Exercise instructions >>
Return the transcribed lines in the records starting at the line that contains "AVELSNYHETER" and ending at the line that contains "Elitfölauktionen.", including both of those lines, and reproduce them without any change.

Transcribed page text >>
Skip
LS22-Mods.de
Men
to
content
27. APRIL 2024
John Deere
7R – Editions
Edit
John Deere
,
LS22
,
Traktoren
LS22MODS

==

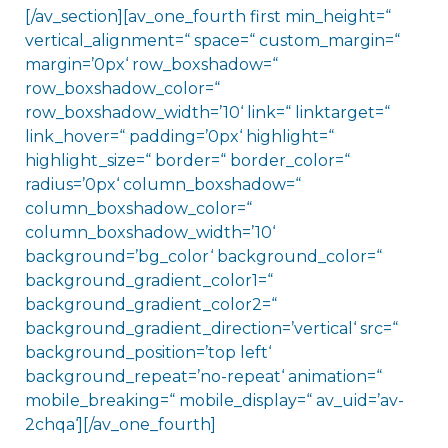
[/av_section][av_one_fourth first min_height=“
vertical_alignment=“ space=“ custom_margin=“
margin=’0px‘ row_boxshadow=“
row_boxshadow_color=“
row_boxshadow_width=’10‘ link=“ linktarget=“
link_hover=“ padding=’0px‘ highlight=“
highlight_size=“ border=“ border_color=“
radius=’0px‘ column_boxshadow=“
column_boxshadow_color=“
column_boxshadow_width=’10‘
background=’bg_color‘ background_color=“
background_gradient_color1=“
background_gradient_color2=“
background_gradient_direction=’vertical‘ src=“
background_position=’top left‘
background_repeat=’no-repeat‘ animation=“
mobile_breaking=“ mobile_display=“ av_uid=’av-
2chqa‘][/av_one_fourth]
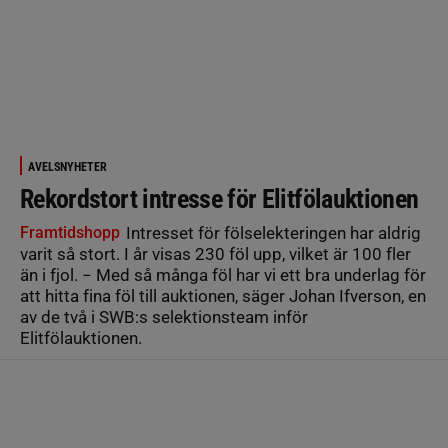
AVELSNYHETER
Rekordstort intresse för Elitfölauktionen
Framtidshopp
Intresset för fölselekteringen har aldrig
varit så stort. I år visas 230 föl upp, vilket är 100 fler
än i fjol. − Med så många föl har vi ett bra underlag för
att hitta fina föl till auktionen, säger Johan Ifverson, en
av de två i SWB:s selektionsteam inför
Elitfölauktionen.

* * *

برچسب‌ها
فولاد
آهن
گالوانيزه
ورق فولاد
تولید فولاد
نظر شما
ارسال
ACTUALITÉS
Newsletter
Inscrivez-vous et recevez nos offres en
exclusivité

Worked solution >>
AVELSNYHETER
Rekordstort intresse för Elitfölauktionen
Framtidshopp
Intresset för fölselekteringen har aldrig
varit så stort. I år visas 230 föl upp, vilket är 100 fler
än i fjol. − Med så många föl har vi ett bra underlag för
att hitta fina föl till auktionen, säger Johan Ifverson, en
av de två i SWB:s selektionsteam inför
Elitfölauktionen.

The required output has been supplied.